3. A music processing program product, comprising a music processing program, characterized in that, This music processing program enables the computer to function as a music generation unit. The music generation unit uses a learning model to generate music. This learning model is obtained through machine learning based on learning music data and compositional information. The learning music data describes the musical score of a piece of music consisting of at least one melody and at least one chord. The compositional information represents the attributes of the elements that constitute the music data. The music generation unit has the following features: An encoder that uses the learning model to output the mean vector and variance vector of the latent variables corresponding to the input data, based on the input data; A latent variable processing unit processes the mean vector and variance vector to generate latent variables; as well as The decoder uses the learning model to output output data in the same form as the input data corresponding to the latent variables generated by the latent variable processing unit. The music generation unit accepts both input data and input parameters for operating on the properties of the music to be generated. The latent variable processing unit mixes noise corresponding to the combination of the variance vector and the operating parameters into the latent variables.

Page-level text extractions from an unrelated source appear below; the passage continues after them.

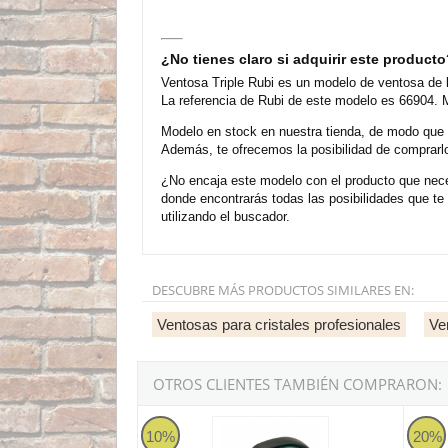
¿No tienes claro si adquirir este product
Ventosa Triple Rubi es un modelo de ventosa de l
La referencia de Rubi de este modelo es 66904. M
Modelo en stock en nuestra tienda, de modo que
Además, te ofrecemos la posibilidad de comprarl
¿No encaja este modelo con el producto que neces
donde encontrarás todas las posibilidades que t
utilizando el buscador.
DESCUBRE MÁS PRODUCTOS SIMILARES EN:
Ventosas para cristales profesionales
Ve
OTROS CLIENTES TAMBIÉN COMPRARON:
Ventosa simple Rubi
Rubi 
10%
20%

4. A music processing method for use by a music processing system, characterized in that, The music processing system includes a music generation unit. The music generation unit uses a learning model to generate music. This learning model is obtained through machine learning based on learning music data and compositional information. The learning music data describes the musical score of a piece of music consisting of at least one melody and at least one chord. The compositional information represents the attributes of the elements that constitute the music data. The music generation unit has the following features: An encoder that uses the learning model to output the mean vector and variance vector of the latent variables corresponding to the input data, based on the input data; A latent variable processing unit processes the mean vector and variance vector to generate latent variables; as well as The decoder uses the learning model to output output data in the same form as the input data corresponding to the latent variables generated by the latent variable processing unit. The music generation unit accepts both input data and input parameters for operating on the properties of the music to be generated. The latent variable processing unit mixes noise corresponding to the combination of the variance vector and the operating parameters into the latent variables.